#### Your task
Replace "weed" with "plant" in the lines running from the line with "a red bag is" to the line with "Hotdog is on top of tin foil", and write out those lines again with nothing else changed.

Entries drawn from a collection
━━━━━━
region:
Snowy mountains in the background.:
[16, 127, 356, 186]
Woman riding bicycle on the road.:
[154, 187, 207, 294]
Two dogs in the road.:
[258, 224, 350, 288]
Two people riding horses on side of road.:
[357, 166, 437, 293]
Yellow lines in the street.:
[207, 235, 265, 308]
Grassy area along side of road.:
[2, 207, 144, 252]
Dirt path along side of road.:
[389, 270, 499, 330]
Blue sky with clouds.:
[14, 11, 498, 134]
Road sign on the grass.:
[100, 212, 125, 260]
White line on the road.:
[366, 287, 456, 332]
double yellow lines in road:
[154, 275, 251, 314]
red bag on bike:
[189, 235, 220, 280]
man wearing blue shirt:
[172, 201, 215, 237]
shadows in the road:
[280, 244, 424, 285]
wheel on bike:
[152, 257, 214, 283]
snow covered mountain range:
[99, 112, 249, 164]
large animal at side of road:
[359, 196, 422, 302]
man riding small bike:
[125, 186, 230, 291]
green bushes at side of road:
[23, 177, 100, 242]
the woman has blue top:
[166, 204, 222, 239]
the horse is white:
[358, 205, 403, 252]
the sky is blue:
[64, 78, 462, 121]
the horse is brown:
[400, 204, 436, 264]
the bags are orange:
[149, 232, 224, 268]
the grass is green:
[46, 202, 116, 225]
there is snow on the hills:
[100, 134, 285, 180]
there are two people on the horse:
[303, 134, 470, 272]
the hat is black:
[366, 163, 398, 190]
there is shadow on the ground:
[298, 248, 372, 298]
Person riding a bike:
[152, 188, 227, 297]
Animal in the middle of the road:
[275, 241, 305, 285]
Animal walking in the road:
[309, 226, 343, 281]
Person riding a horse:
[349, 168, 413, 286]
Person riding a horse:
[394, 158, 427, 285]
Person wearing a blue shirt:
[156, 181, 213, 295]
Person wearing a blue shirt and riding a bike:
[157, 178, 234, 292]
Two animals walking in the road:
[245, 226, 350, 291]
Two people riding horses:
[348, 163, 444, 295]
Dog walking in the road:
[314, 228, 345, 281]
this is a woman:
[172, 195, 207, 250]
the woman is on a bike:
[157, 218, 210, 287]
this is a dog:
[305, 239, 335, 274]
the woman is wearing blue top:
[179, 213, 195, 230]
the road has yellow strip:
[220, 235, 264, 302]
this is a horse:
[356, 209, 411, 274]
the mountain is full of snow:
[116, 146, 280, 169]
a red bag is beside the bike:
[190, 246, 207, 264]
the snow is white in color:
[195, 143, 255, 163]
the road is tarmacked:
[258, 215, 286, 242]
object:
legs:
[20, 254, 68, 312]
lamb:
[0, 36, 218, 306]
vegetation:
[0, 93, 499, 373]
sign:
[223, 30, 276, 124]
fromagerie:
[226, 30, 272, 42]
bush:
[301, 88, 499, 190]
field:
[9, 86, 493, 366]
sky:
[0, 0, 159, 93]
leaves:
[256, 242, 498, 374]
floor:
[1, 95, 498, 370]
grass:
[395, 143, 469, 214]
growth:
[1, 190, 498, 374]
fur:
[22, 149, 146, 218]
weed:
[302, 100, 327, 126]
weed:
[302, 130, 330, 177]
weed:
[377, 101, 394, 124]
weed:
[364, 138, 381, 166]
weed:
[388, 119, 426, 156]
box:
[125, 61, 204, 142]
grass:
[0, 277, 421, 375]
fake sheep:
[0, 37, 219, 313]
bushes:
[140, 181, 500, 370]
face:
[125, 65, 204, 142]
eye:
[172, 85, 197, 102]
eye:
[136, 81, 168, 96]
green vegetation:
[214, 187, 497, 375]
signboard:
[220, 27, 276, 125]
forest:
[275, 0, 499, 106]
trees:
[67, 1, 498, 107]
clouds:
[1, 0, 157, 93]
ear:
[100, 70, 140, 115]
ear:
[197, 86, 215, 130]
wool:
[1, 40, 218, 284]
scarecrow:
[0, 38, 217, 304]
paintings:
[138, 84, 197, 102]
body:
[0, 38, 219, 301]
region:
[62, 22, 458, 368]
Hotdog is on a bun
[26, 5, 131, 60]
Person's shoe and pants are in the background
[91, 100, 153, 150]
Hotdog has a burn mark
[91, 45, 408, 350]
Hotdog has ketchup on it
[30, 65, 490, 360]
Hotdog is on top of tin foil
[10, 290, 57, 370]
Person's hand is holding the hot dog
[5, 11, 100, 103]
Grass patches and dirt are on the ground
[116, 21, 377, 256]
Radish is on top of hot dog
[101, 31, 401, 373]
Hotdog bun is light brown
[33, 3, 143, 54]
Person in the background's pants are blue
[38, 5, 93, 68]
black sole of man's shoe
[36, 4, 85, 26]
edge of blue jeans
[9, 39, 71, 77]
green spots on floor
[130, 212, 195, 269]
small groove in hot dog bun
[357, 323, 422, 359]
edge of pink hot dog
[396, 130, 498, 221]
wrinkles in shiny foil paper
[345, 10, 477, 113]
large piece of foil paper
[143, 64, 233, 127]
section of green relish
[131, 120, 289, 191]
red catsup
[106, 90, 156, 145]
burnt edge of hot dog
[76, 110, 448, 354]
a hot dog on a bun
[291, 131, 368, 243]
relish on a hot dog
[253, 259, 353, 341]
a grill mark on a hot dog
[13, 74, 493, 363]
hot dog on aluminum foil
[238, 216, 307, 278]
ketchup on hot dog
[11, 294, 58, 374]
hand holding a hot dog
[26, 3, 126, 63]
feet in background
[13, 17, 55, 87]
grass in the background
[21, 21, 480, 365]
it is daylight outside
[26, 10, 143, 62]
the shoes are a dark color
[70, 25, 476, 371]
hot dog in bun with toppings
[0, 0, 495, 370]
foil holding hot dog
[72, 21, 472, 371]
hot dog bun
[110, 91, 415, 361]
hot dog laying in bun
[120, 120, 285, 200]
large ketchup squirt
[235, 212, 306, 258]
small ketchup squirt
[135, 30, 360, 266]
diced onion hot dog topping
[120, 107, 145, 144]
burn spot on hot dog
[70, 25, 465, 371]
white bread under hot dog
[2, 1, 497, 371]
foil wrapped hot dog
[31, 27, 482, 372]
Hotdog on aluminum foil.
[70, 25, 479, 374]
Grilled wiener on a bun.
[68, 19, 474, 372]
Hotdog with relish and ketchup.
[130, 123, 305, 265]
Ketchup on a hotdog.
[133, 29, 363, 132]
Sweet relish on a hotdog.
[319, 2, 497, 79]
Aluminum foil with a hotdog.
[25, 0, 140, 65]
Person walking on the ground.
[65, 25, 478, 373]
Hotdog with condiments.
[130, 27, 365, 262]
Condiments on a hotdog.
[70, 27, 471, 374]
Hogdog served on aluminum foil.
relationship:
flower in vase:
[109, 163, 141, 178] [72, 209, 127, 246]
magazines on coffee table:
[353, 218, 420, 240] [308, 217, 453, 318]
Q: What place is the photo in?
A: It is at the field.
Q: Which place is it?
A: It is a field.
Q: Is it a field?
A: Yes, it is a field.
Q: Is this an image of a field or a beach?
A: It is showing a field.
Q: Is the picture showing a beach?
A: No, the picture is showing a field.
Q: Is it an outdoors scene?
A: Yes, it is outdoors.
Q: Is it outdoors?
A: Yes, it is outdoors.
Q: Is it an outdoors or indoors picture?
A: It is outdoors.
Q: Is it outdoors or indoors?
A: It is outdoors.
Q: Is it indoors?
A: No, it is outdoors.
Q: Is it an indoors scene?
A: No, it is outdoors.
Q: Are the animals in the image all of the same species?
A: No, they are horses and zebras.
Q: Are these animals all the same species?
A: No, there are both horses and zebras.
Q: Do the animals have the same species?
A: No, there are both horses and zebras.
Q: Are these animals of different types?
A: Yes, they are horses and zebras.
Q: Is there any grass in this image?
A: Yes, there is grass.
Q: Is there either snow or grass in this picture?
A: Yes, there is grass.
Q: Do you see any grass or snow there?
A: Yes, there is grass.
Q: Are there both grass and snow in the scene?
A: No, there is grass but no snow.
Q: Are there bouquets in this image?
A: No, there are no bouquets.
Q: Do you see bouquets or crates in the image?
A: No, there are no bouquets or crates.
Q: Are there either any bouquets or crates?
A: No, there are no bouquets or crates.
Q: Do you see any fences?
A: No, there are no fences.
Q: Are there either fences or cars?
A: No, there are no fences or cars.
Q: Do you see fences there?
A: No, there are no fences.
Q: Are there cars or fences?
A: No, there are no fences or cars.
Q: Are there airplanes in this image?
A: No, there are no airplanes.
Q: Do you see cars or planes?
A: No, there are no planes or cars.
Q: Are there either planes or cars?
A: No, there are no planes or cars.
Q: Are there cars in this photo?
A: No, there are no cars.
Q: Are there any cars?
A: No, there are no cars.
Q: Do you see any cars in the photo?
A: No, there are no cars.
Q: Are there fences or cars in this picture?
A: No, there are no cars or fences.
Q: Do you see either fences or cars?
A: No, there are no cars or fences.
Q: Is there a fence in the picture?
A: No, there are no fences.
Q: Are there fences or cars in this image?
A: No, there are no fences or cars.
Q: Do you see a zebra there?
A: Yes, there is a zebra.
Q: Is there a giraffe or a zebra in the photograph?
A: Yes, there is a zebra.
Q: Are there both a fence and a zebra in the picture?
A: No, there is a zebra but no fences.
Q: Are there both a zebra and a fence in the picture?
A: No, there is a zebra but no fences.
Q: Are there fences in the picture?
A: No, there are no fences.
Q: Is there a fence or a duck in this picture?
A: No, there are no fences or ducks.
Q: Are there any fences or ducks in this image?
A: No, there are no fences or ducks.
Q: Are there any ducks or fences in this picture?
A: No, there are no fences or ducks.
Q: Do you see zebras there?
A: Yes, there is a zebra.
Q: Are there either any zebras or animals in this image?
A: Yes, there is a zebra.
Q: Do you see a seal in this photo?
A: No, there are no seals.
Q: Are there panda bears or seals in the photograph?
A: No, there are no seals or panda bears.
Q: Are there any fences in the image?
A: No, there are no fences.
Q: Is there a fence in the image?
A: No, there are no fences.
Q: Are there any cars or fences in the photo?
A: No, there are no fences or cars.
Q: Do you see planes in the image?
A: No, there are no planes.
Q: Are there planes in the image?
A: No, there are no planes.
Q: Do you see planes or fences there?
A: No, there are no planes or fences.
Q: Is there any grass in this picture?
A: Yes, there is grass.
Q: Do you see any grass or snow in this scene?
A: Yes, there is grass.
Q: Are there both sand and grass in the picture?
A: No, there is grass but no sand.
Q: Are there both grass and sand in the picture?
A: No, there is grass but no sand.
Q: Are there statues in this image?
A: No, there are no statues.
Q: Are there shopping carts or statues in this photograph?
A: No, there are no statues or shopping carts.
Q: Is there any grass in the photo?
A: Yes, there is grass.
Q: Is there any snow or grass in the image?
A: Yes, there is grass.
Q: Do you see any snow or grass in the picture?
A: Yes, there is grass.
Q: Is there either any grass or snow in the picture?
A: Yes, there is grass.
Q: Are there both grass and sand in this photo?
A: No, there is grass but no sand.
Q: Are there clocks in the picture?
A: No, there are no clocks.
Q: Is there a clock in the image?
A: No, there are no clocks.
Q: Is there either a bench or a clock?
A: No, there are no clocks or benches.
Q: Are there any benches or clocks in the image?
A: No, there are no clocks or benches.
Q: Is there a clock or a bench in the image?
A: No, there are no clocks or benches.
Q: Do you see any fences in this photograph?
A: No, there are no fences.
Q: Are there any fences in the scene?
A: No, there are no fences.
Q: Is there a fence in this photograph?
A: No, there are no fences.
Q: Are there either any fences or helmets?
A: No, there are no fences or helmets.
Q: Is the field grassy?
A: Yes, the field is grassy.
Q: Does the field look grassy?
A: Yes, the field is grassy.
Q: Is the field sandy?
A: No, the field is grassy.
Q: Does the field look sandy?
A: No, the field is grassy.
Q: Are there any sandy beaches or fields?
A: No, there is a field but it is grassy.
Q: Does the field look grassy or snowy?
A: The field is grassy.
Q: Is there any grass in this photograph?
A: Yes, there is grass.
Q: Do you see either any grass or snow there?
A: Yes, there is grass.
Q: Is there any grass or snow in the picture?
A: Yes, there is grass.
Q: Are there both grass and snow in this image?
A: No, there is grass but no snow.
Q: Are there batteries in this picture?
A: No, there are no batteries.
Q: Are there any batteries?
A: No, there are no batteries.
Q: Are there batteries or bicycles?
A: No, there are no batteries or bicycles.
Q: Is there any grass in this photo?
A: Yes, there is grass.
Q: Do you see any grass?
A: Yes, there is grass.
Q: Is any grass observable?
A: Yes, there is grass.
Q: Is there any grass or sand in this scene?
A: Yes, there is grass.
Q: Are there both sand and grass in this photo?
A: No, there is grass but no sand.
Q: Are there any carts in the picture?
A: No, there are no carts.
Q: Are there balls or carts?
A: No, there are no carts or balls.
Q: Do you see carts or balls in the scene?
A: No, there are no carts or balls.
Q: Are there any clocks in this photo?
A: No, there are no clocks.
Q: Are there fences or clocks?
━━━━━━
#### Solution
a red bag is beside the bike:
[190, 246, 207, 264]
the snow is white in color:
[195, 143, 255, 163]
the road is tarmacked:
[258, 215, 286, 242]
object:
legs:
[20, 254, 68, 312]
lamb:
[0, 36, 218, 306]
vegetation:
[0, 93, 499, 373]
sign:
[223, 30, 276, 124]
fromagerie:
[226, 30, 272, 42]
bush:
[301, 88, 499, 190]
field:
[9, 86, 493, 366]
sky:
[0, 0, 159, 93]
leaves:
[256, 242, 498, 374]
floor:
[1, 95, 498, 370]
grass:
[395, 143, 469, 214]
growth:
[1, 190, 498, 374]
fur:
[22, 149, 146, 218]
plant:
[302, 100, 327, 126]
plant:
[302, 130, 330, 177]
plant:
[377, 101, 394, 124]
plant:
[364, 138, 381, 166]
plant:
[388, 119, 426, 156]
box:
[125, 61, 204, 142]
grass:
[0, 277, 421, 375]
fake sheep:
[0, 37, 219, 313]
bushes:
[140, 181, 500, 370]
face:
[125, 65, 204, 142]
eye:
[172, 85, 197, 102]
eye:
[136, 81, 168, 96]
green vegetation:
[214, 187, 497, 375]
signboard:
[220, 27, 276, 125]
forest:
[275, 0, 499, 106]
trees:
[67, 1, 498, 107]
clouds:
[1, 0, 157, 93]
ear:
[100, 70, 140, 115]
ear:
[197, 86, 215, 130]
wool:
[1, 40, 218, 284]
scarecrow:
[0, 38, 217, 304]
paintings:
[138, 84, 197, 102]
body:
[0, 38, 219, 301]
region:
[62, 22, 458, 368]
Hotdog is on a bun
[26, 5, 131, 60]
Person's shoe and pants are in the background
[91, 100, 153, 150]
Hotdog has a burn mark
[91, 45, 408, 350]
Hotdog has ketchup on it
[30, 65, 490, 360]
Hotdog is on top of tin foil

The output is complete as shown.